05 August 2007

Yiddish Alaskans, Harry Potter, and an old Pulitzer

Dale wrote about the Kit Carson book, but he also added notes about two other books he's read recently. In response to his expressed intention to read Chabon's earlier, prize-winning book, I append my thoughts on it as an import from the old Reading web page.

Confused yet?

Here are Dale's comments on Chabon's The Yiddish Policemen's Union , Rowling's Harry Potter and the Deathly Hallows, and my reactions to The Amazing Adventures of Kavalier & Clay:

Dale wrote:

I read The Yiddish Policemen's Union by Michael Chabon.

He is a master of descriptive, innnovative phrasing, and his imagined world in which the Jewish people are not in control of Israel, but instead have their greatest population concentration on the southern border of Alaska is clever, believable, and intriguing.

His charactes are vivid, the story is a mulit-layered mystery, and I was genuinely sorry to come to the end. So much so, that I rushed out and bought The Amazing Adventures of Kavalier and Clay, for which he won the pulitzer prize.

I got distracted from starting that, however, because I had to take a couple days and read the last of the Harry Potter series (Harry Potter and the Deathly Hallows).

I liked it, although I felt that Rowling relied a bit on caricatures of her previous characters, I was satisfied witht the finale and how she concluded the epic good vs evil struggle.

I suppose it reveals that we all have a basic need to escape, even though the magical world of her novel is filled with danger and turmoil, a fascination and, perhaps, a yearning for the power of magic and the guiding hand of destiny enables even a "medium aged guy" ( in the words of my 11 year old daughter) like me to lose himself in the wizarding world for awhile.







My 2003 reactions to The Amazing Adventures of Kavalier & Clay:

Some time ago, someone asked in these pages about The Amazing Adventures of Kavalier & Clay by Michael Chabon, but said nothing else about it. I had an approach-avoidance reaction to what I heard about the book. I have to admit being somewhat curious at the time. There was quite a bit of publicity about it because it had just won the Pulitzer Prize for fiction. I'd heard the story was about a couple movers and shakers in the comic book industry of the 1940s. Well -- I'm one of the few people in the world who has read the history of Mad Magazine. On the other hand, other things I read about the book weren't attractive. Don't ask me now what those things were. I don't remember. I only remember the feeling.

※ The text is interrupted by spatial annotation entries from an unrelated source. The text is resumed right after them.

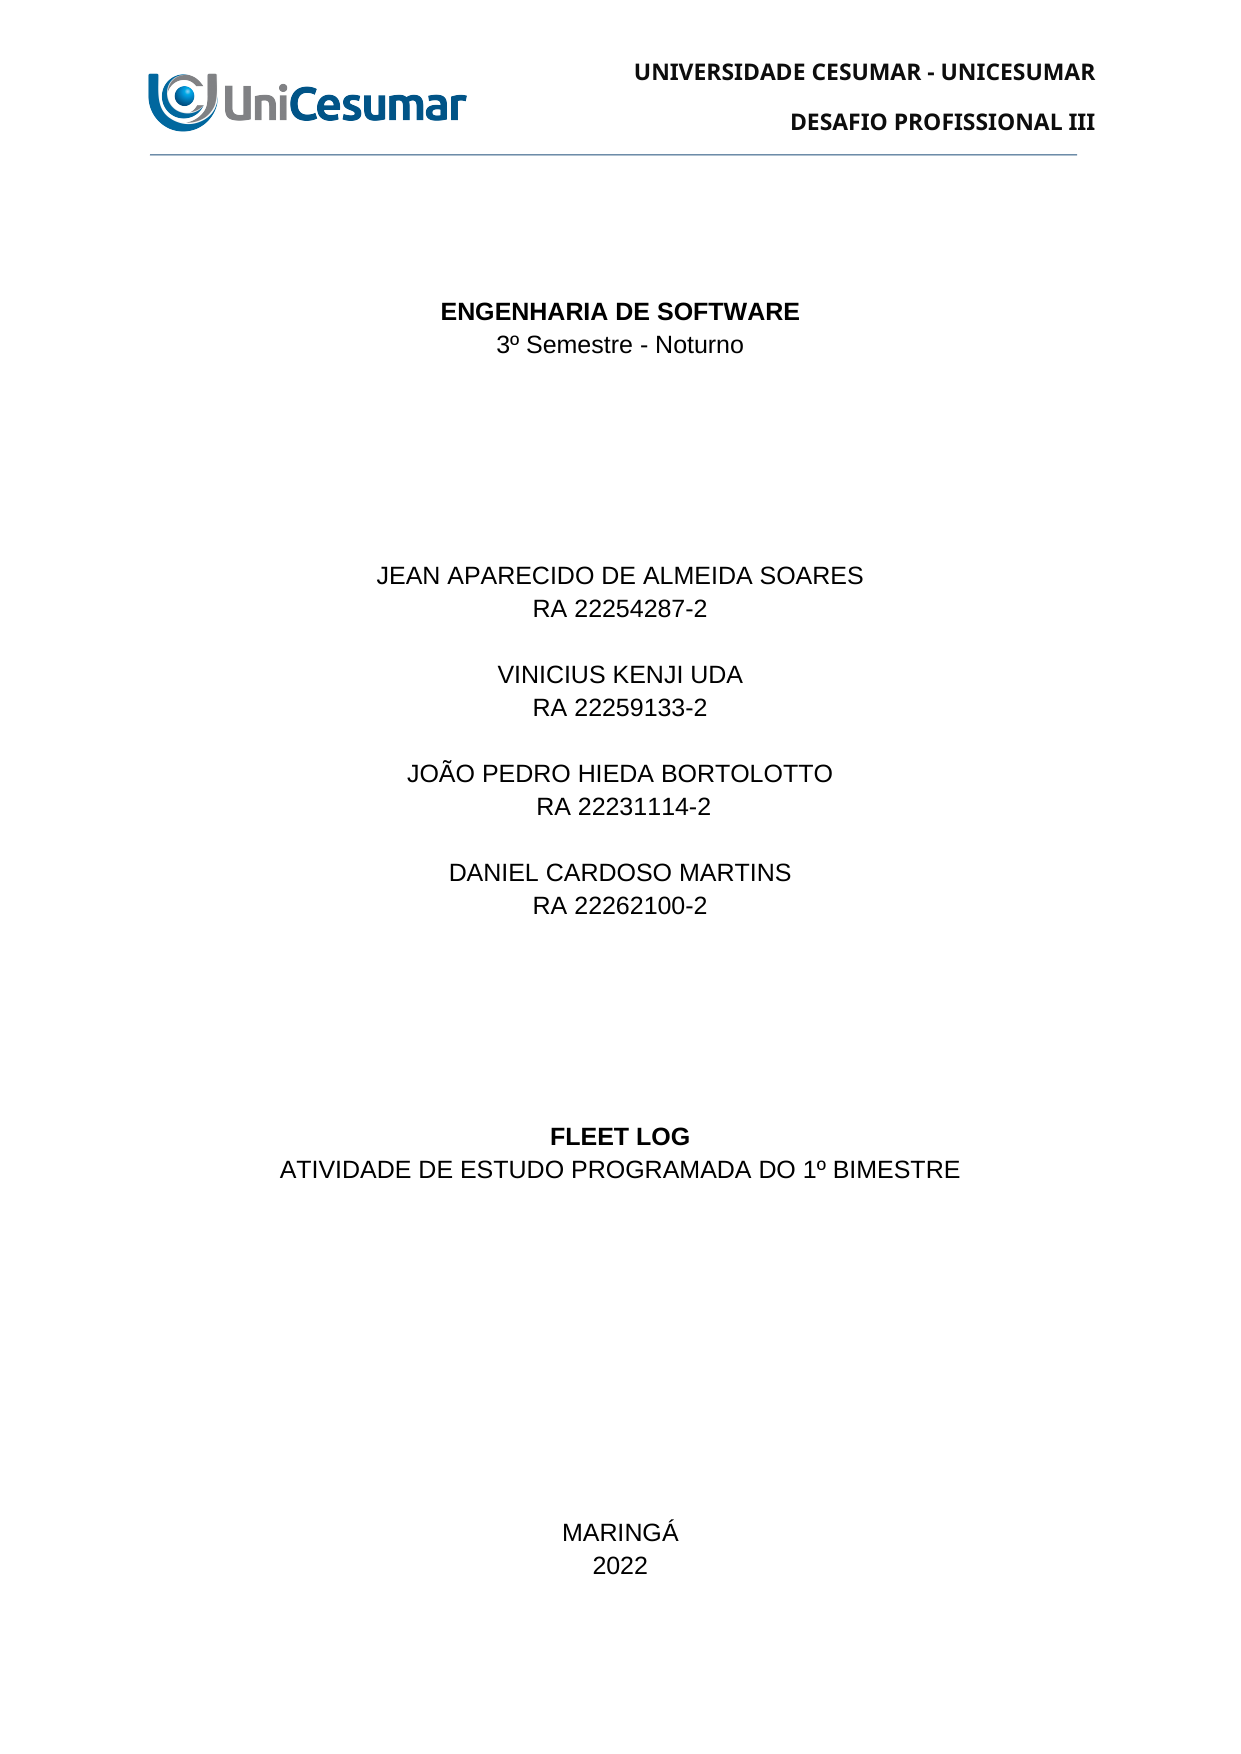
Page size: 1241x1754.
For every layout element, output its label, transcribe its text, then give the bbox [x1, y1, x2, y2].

text RA 22231114-2 [148, 792, 1092, 821]
text 2022 [148, 1551, 1092, 1579]
text VINICIUS KENJI UDA [148, 660, 1092, 689]
text ENGENHARIA DE SOFTWARE [148, 297, 1092, 326]
text 3º Semestre - Noturno [148, 330, 1092, 359]
text FLEET LOG [148, 1122, 1092, 1151]
text ATIVIDADE DE ESTUDO PROGRAMADA DO 1º BIMESTRE [148, 1155, 1092, 1184]
text DANIEL CARDOSO MARTINS [148, 858, 1092, 887]
picture [147, 73, 468, 133]
text JEAN APARECIDO DE ALMEIDA SOARES [148, 561, 1092, 590]
text RA 22259133-2 [148, 693, 1092, 722]
text RA 22262100-2 [148, 891, 1092, 920]
text RA 22254287-2 [148, 594, 1092, 623]
text MARINGÁ [148, 1518, 1092, 1547]
text JOÃO PEDRO HIEDA BORTOLOTTO [148, 759, 1092, 788]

Then son Jim gave me the book for Christmas. Make that Christmas of 2001. It took me a year to get to the book and it's taken me 6 months to get to writing about it.

One reason it's taken so long is my confusion about the book.

What does it take to win a Pulitzer? And what does it take to get Daniel Mendelsohn to say in New York magazine that he's "not sure what the exact definition of a 'great American novel' is, but I'm pretty sure that Michael Chabon's sprawling, idiosyncratic, and wrenching new book is one..."?

Well, I still don't know. This novel contains several stories. I'm not sure they're connected except by the author's assertion that the same characters were involved. I guess I'm not a reader of literature. I need things laid out for me. There are stories about

    • a young Jewish escapee from the Holocaust
    • a creative and hard-driven young New Yorker
    • a tolerant and beautiful woman
    • suppressed sexuality yearning for expression
      and
    • the internal dynamics of a comic book industry


If there are supposed to be connections between the stories I couldn't discern them. If you want to know which ones are about which characters, you'll have to read the book. Some of the stories are interesting. Others are not. I really don't know what holds them all together. If the critic for New York magazine isn't sure what a great American novel is, how can he be sure this is one? I really don't know what makes something a great American novel. And I know even less why this is a "great American novel." I kept reading hoping to get some clues.

Janet Maslin wrote in The New York Times that this is "a big, ripe, excitingly imaginative novel... that echoes of Ragtime..." I read Ragtime long ago. My memory may not be as clear as Ms Maslin's but the only echo of Ragtime I sense is that the stories mostly take place in New York. I have fond memories of Ragtime. Maybe I should go back and reread that. I can imagine rereading Ragtime. I can't imagine rereading The Amazing Adventures of Kavalier & Clay.

Anyone else have a reaction to the book? I'd like to hear from someone besides the New York critics and Pulitzer judges.